Years later still I realised I would never play like Big Joe Williams as long as I had a hole in my ... well the usual place, even though I could make some of the sounds he did. A very, very important and hard lesson and learned via my second guitar.
So, bright Budding Guitarists that you are, you'll be getting my drift by now. Use your other guitar for all sorts of interesting experiments and indignities you wouldn't dream of inflicting on your pride and joy.
Use it for bottleneck. Use it for Nashville tuning, also known as high-strung guitar. The best way to do this is to buy a set of strings for a 12-string, making sure the main "thick" strings are suitable for your prized axe. Then string up you other guitar with the octave strings left over and tuned an octave higher than they would normally sound - your bottom E is the equivalent of the note on the second fret of the D string on your normal guitar.
You can also use these thin strings for odd tunings. Experiment with outrageous string gauges. I know of one folk band who record basic rhythm tracks with Nashville guitars with a cunning twist. They have guitars tuned for each note in a chord. Let's say the first chord is C. They'll have one guitar which has high strings of different gauges all tuned to C, another all tuned to E. They play both guitars at the same time to sound the two basic notes in a "power" chord (read the Guide if you don't know what that is).

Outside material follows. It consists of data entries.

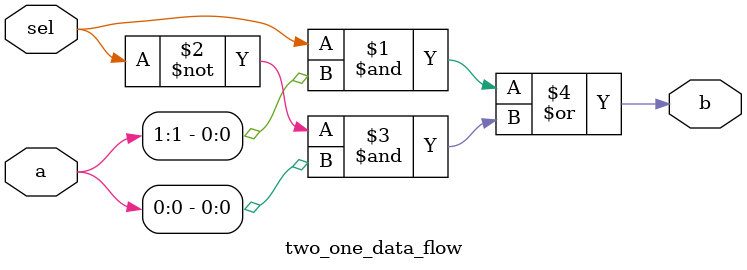
<source format=v>

module two_one_data_flow(
input[1:0]a,
input sel,
output b);
assign b=(sel & a[1]) | (~sel & a[0]); 
endmodule

</source>
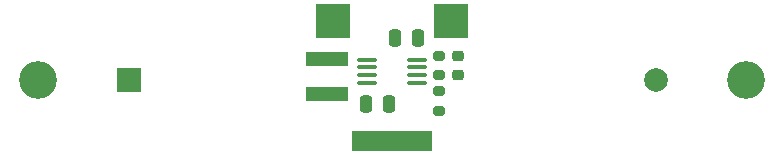
<source format=gts>
G04 #@! TF.GenerationSoftware,KiCad,Pcbnew,6.0.4-6f826c9f35~116~ubuntu20.04.1*
G04 #@! TF.CreationDate,2022-05-04T20:07:56+01:00*
G04 #@! TF.ProjectId,boostAAA,626f6f73-7441-4414-912e-6b696361645f,rev?*
G04 #@! TF.SameCoordinates,Original*
G04 #@! TF.FileFunction,Soldermask,Top*
G04 #@! TF.FilePolarity,Negative*
%FSLAX46Y46*%
G04 Gerber Fmt 4.6, Leading zero omitted, Abs format (unit mm)*
G04 Created by KiCad (PCBNEW 6.0.4-6f826c9f35~116~ubuntu20.04.1) date 2022-05-04 20:07:56*
%MOMM*%
%LPD*%
G01*
G04 APERTURE LIST*
G04 Aperture macros list*
%AMRoundRect*
0 Rectangle with rounded corners*
0 $1 Rounding radius*
0 $2 $3 $4 $5 $6 $7 $8 $9 X,Y pos of 4 corners*
0 Add a 4 corners polygon primitive as box body*
4,1,4,$2,$3,$4,$5,$6,$7,$8,$9,$2,$3,0*
0 Add four circle primitives for the rounded corners*
1,1,$1+$1,$2,$3*
1,1,$1+$1,$4,$5*
1,1,$1+$1,$6,$7*
1,1,$1+$1,$8,$9*
0 Add four rect primitives between the rounded corners*
20,1,$1+$1,$2,$3,$4,$5,0*
20,1,$1+$1,$4,$5,$6,$7,0*
20,1,$1+$1,$6,$7,$8,$9,0*
20,1,$1+$1,$8,$9,$2,$3,0*%
G04 Aperture macros list end*
%ADD10C,3.200000*%
%ADD11RoundRect,0.200000X-0.275000X0.200000X-0.275000X-0.200000X0.275000X-0.200000X0.275000X0.200000X0*%
%ADD12R,1.700000X1.700000*%
%ADD13RoundRect,0.225000X-0.250000X0.225000X-0.250000X-0.225000X0.250000X-0.225000X0.250000X0.225000X0*%
%ADD14R,3.000000X3.000000*%
%ADD15R,3.600000X1.150000*%
%ADD16RoundRect,0.250000X-0.250000X-0.475000X0.250000X-0.475000X0.250000X0.475000X-0.250000X0.475000X0*%
%ADD17RoundRect,0.100000X0.712500X0.100000X-0.712500X0.100000X-0.712500X-0.100000X0.712500X-0.100000X0*%
%ADD18RoundRect,0.250000X0.250000X0.475000X-0.250000X0.475000X-0.250000X-0.475000X0.250000X-0.475000X0*%
%ADD19R,2.000000X2.000000*%
%ADD20C,2.000000*%
G04 APERTURE END LIST*
G04 #@! TO.C,SW1*
G36*
X76735000Y-81050000D02*
G01*
X75785000Y-81050000D01*
X75785000Y-79350000D01*
X76735000Y-79350000D01*
X76735000Y-81050000D01*
G37*
G36*
X74200000Y-81050000D02*
G01*
X73250000Y-81050000D01*
X73250000Y-79350000D01*
X74200000Y-79350000D01*
X74200000Y-81050000D01*
G37*
G04 #@! TD*
D10*
G04 #@! TO.C,H2*
X105000000Y-75000000D03*
G04 #@! TD*
D11*
G04 #@! TO.C,R1*
X79000000Y-72950000D03*
X79000000Y-74600000D03*
G04 #@! TD*
D12*
G04 #@! TO.C,SW1*
X77525000Y-80200000D03*
X74985000Y-80200000D03*
X72445000Y-80200000D03*
G04 #@! TD*
D13*
G04 #@! TO.C,C3*
X80600000Y-73000000D03*
X80600000Y-74550000D03*
G04 #@! TD*
D14*
G04 #@! TO.C,TP2*
X70000000Y-70000000D03*
G04 #@! TD*
D15*
G04 #@! TO.C,L1*
X69500000Y-76225000D03*
X69500000Y-73275000D03*
G04 #@! TD*
D11*
G04 #@! TO.C,R2*
X79000000Y-75975000D03*
X79000000Y-77625000D03*
G04 #@! TD*
D10*
G04 #@! TO.C,H1*
X45000000Y-75000000D03*
G04 #@! TD*
D16*
G04 #@! TO.C,C1*
X72837500Y-77025000D03*
X74737500Y-77025000D03*
G04 #@! TD*
D14*
G04 #@! TO.C,TP1*
X80000000Y-70000000D03*
G04 #@! TD*
D17*
G04 #@! TO.C,U1*
X77100000Y-75250000D03*
X77100000Y-74600000D03*
X77100000Y-73950000D03*
X77100000Y-73300000D03*
X72875000Y-73300000D03*
X72875000Y-73950000D03*
X72875000Y-74600000D03*
X72875000Y-75250000D03*
G04 #@! TD*
D18*
G04 #@! TO.C,C2*
X77200000Y-71475000D03*
X75300000Y-71475000D03*
G04 #@! TD*
D19*
G04 #@! TO.C,BT1*
X52700000Y-75000000D03*
D20*
X97400000Y-75000000D03*
G04 #@! TD*
M02*

</source>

Experiment with this sort of thing yourself. See what six E strings sound like - and play melodies on two or more strings while using the rest as a drone. It's a Sonic Youth trick pinched from the freeplaying jazz avant garde. It's a good idea to have a series of nuts for your second guitar - they don't have to be glued in place - to accommodate different string gauges, but never tune anything too high, that's when you can damage your guitar.
At one time I thought I could strengthen my left hand by using outrageously heavy strings. Buy a set for an electric seven-string and use seven to six to string up your other guitar - you may have to file away at the nut to get them to fit.
A few sessions of scales on those, with the bottom string tuned to something like the D below your normal bottom E, and your "real" guitar's strings will feel like a spider's web.
Pictured here are two of my favourite players, Doc Watson, top, and Ry Cooder.